This week our Faculty Learning Community focused on the Morehead Writing Project met and we talked about our top priority for our writing classrooms and because many of us are also engaged in mentoring instructors and tutors we also talked about our primary goal for those writing instructors and tutors. It was a lively and interesting conversation, but what really struck me is that ultimately all our answers could be boiled down to one simple response: reflective practice.
The concept of reflective practice is to engage in continuous learning. Engaging in reflective practice requires an inherent belief that we are never done learning and growing. Reflective practice requires that we learn from experience rather than teaching or knowledge transfer.
The teacher as reflective practitioner is an important part of our work with the National Writing Project. We encourage the teachers we work with to continually reflect on what is happening in their classrooms to think about what is working and what is not as well as why. It is that reflection upon the why that is key to this practice of growth and development.
In recent years I have incorporated reflective practice into my work with writers as well as teachers. Writers learn and grow by writing but also by reflecting on their past experience, both challenges and successes. What were their goals? What did they do to achieve those goals? What worked? What did not? Understanding the answers to these questions can help writers adapt their practice to future situations and better position them to make better choices.

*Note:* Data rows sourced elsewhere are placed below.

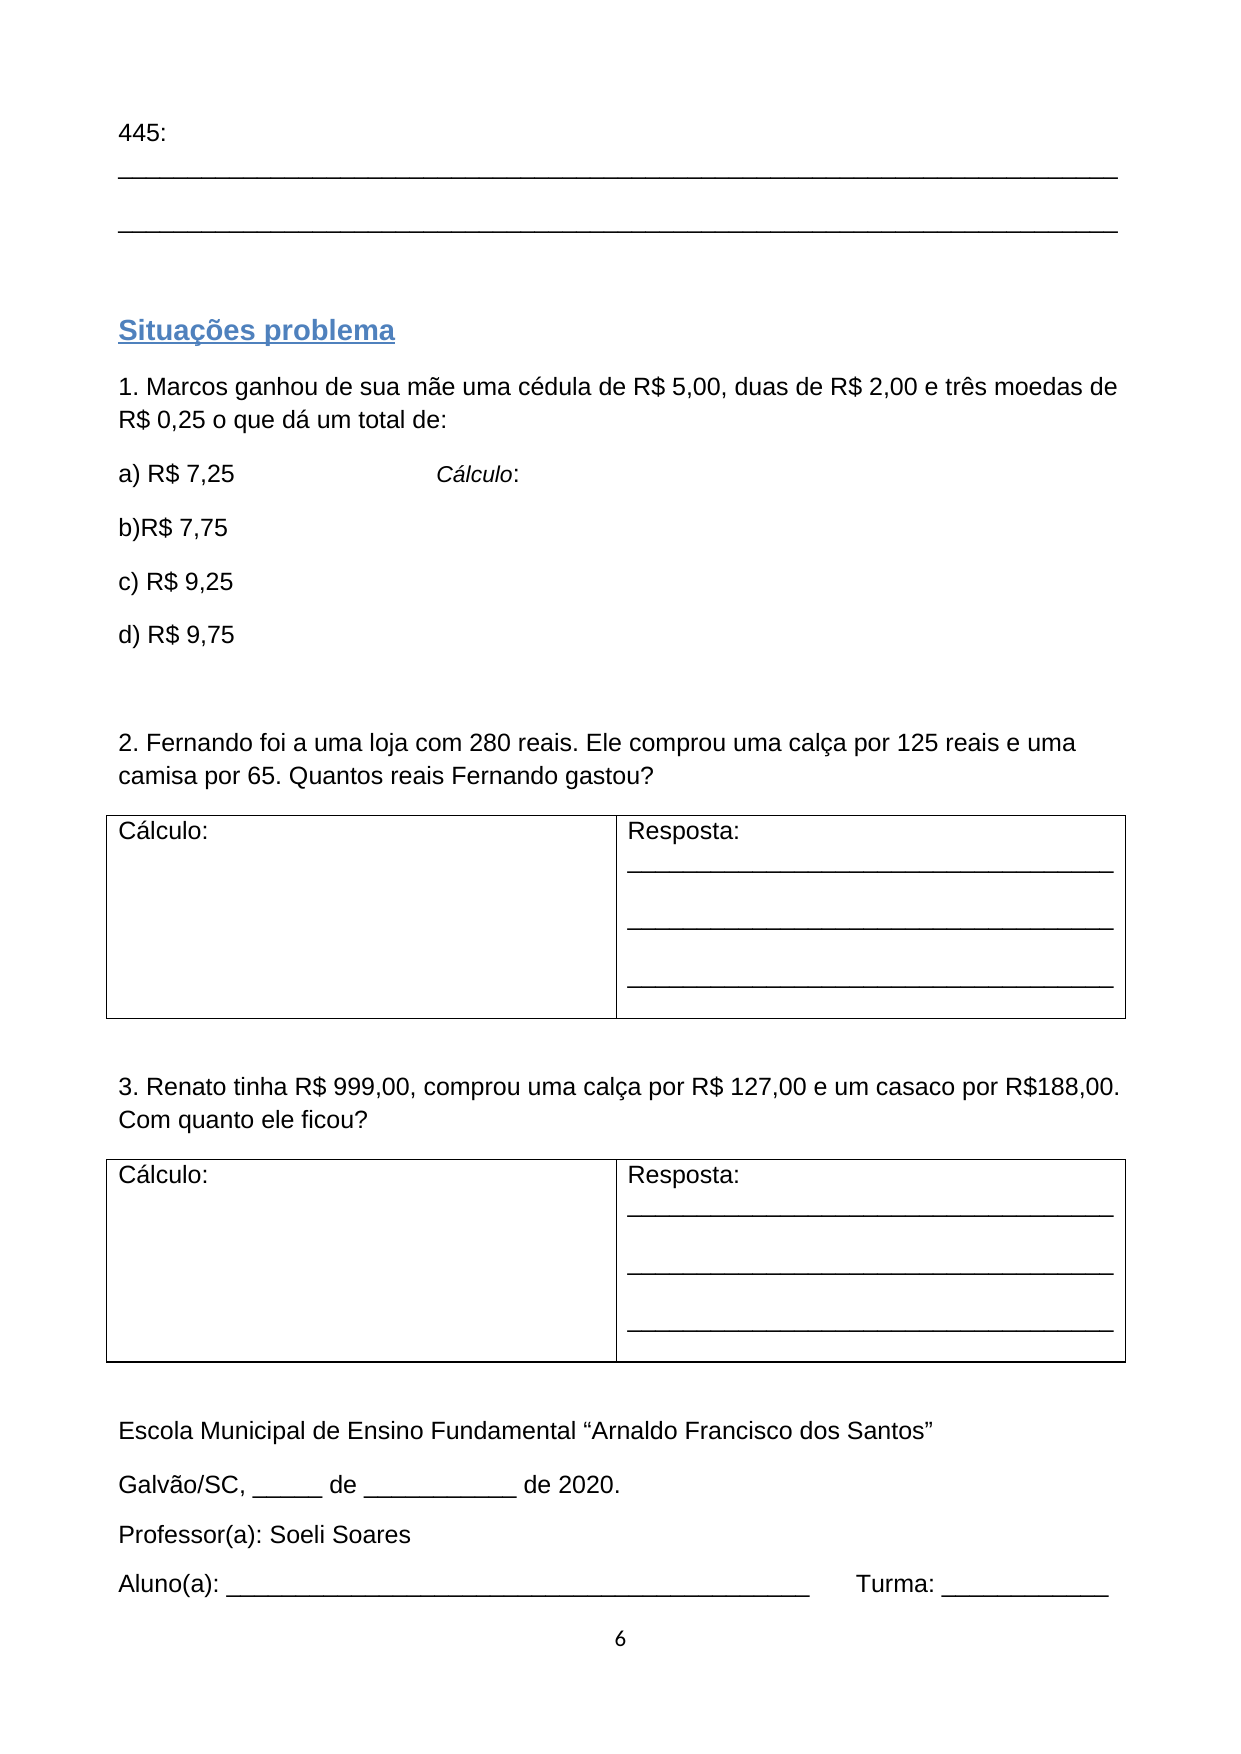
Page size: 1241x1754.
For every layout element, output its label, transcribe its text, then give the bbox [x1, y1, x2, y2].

table_header Cálculo: [107, 816, 616, 1017]
text d) R$ 9,75 [118, 621, 1122, 649]
text Aluno(a): __________________________________________ Turma: ____________ [118, 1569, 1122, 1598]
text 445: ________________________________________________________________________ [118, 118, 1122, 180]
text c) R$ 9,25 [118, 567, 1122, 595]
text 2. Fernando foi a uma loja com 280 reais. Ele comprou uma calça por 125 reais e uma camisa por 65. Quantos reais Fernando gastou? [118, 728, 1122, 790]
table_header Resposta: ___________________________________ ___________________________________ ___________________________________ [617, 816, 1125, 1017]
text 1. Marcos ganhou de sua mãe uma cédula de R$ 5,00, duas de R$ 2,00 e três moedas de R$ 0,25 o que dá um total de: [118, 372, 1122, 434]
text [118, 205, 1122, 234]
text Galvão/SC, _____ de ___________ de 2020. [118, 1470, 1122, 1499]
table_header Resposta: ___________________________________ ___________________________________ ___________________________________ [617, 1160, 1125, 1361]
text Situações problema [118, 313, 1122, 346]
text b)R$ 7,75 [118, 513, 1122, 542]
table_header Cálculo: [107, 1160, 616, 1361]
text a) R$ 7,25 Cálculo: [118, 459, 1122, 488]
text 3. Renato tinha R$ 999,00, comprou uma calça por R$ 127,00 e um casaco por R$188,00. Com quanto ele ficou? [118, 1072, 1122, 1134]
text Escola Municipal de Ensino Fundamental “Arnaldo Francisco dos Santos” [118, 1416, 1122, 1445]
text Professor(a): Soeli Soares [118, 1520, 1122, 1548]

My goal is always to make my students into writers, but more important, to make them into self-regulating writers. Reflective practice is essential to this transformation into self-regulating writer. With reflection, with a recognition and practice of continually reflecting on the lessons offered by each experience, writers can continue to learn and grow long after they leave the writing classroom and hopefully throughout the rest of their lives. That is my goal for my students and I am continually refining my pedagogical strategies to achieve this goal.
This blog is my own struggle to be a reflective practitioner. I hope that others benefit from my posts, but ultimately I know I am the primary beneficiary as I record my achievements, defeats, struggles, and progress. Do you engage in reflective practice? Do your students?